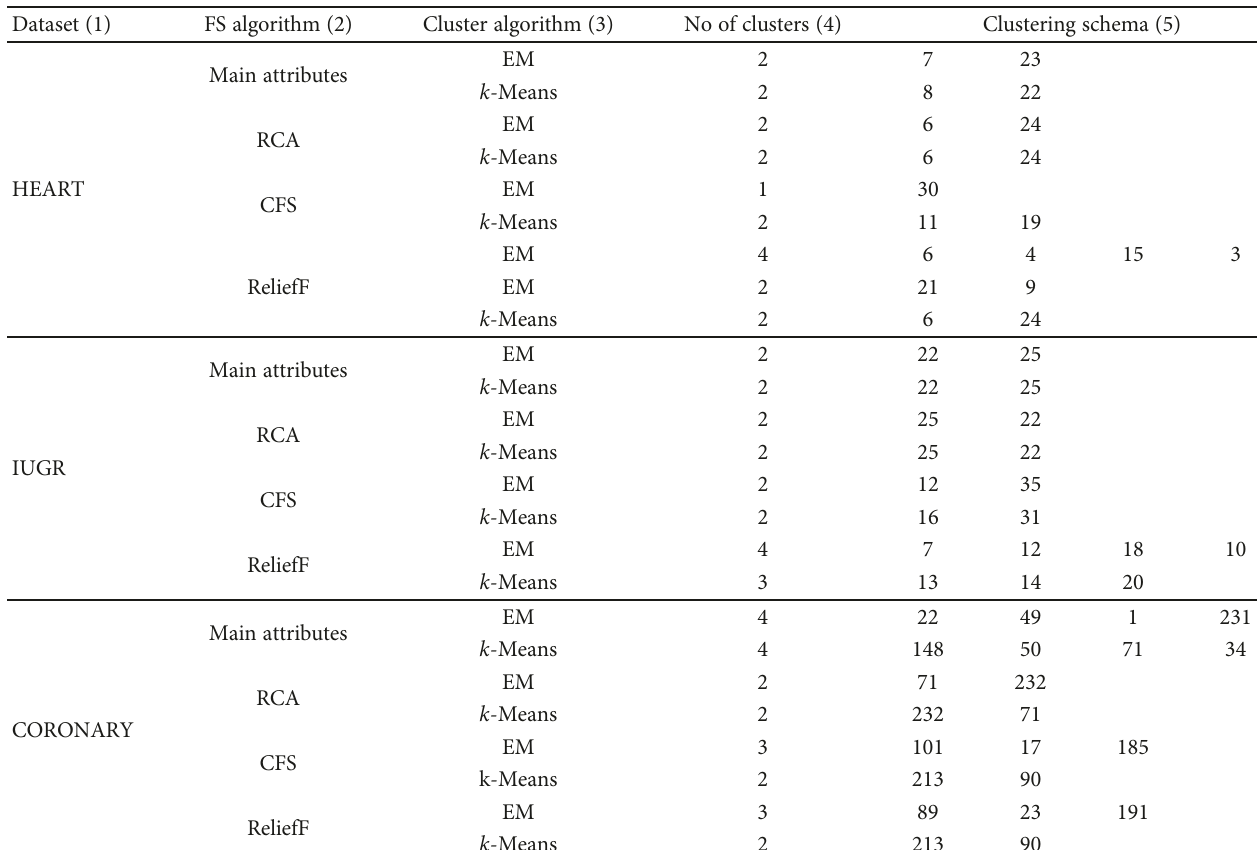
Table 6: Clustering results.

____________________

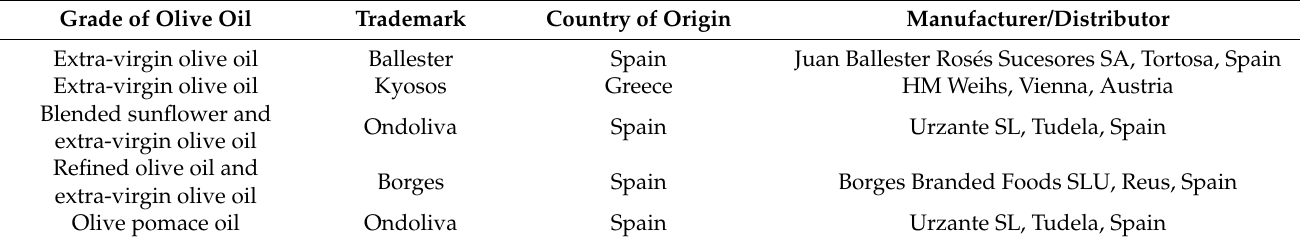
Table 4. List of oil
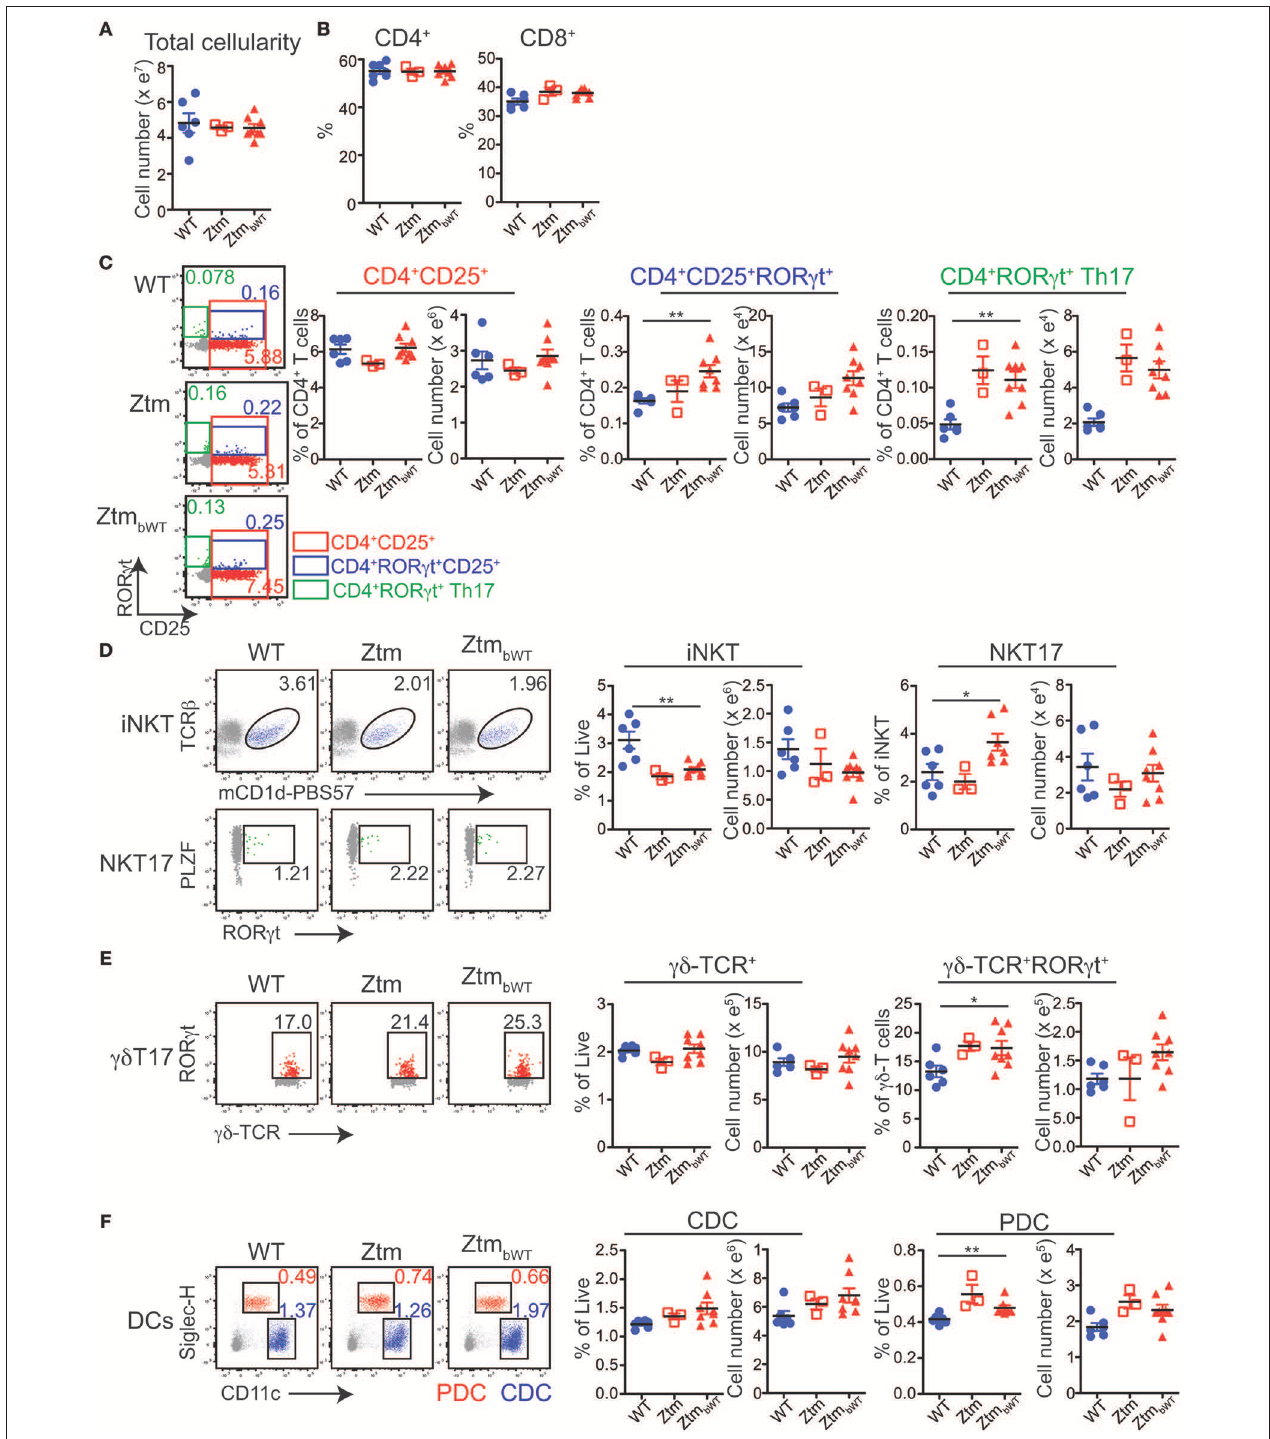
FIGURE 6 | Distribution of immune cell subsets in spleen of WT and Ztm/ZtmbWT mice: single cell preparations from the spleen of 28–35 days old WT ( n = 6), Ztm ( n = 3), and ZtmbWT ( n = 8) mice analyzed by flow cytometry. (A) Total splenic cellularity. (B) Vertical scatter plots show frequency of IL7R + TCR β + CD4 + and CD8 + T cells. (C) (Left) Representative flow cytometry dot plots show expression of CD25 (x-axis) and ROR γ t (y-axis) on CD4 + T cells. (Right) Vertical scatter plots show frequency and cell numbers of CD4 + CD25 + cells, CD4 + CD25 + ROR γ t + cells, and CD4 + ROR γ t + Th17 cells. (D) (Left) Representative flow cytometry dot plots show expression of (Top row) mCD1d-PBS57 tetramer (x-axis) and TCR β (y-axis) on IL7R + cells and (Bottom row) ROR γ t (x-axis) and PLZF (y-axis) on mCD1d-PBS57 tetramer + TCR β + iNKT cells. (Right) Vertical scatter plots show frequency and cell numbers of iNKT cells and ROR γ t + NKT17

____________________

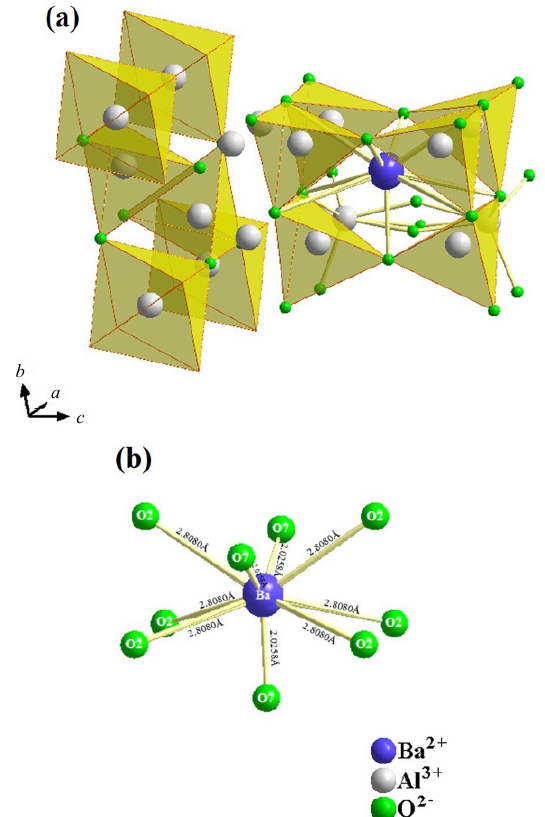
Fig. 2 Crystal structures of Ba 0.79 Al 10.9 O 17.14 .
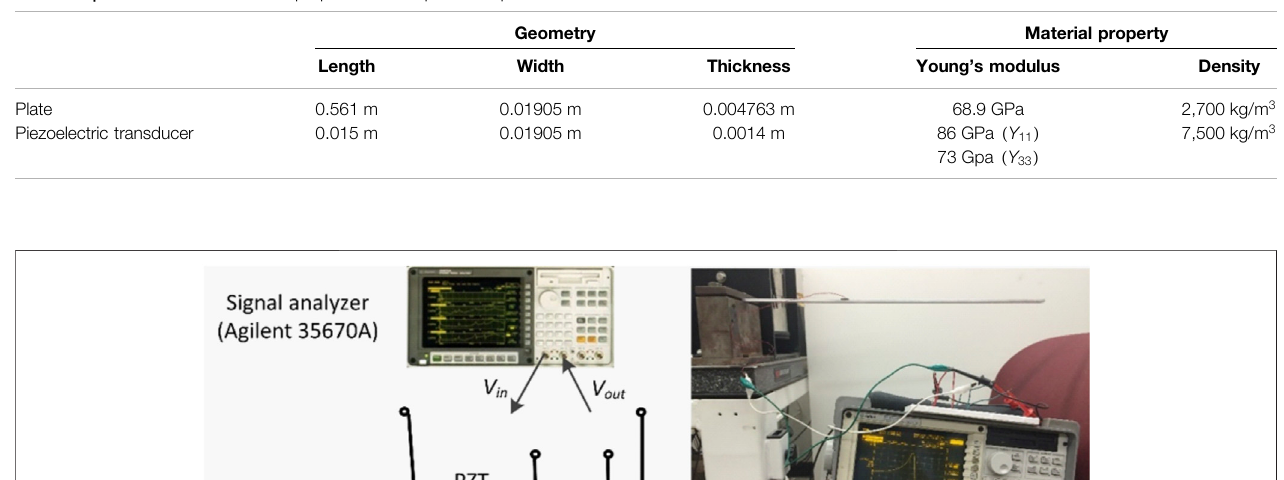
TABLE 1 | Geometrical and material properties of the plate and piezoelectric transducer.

____________________

§ WHAT NEEDS TO BE DONE
Above are the records; return the lines in them from the one with "Fig. 2 Crystal" to the one with "TABLE 1 | Geometrical", inclusive, exactly and without images.

§ TASK ANSWER
Fig. 2 Crystal structures of Ba 0.79 Al 10.9 O 17.14 .
TABLE 1 | Geometrical and material properties of the plate and piezoelectric transducer.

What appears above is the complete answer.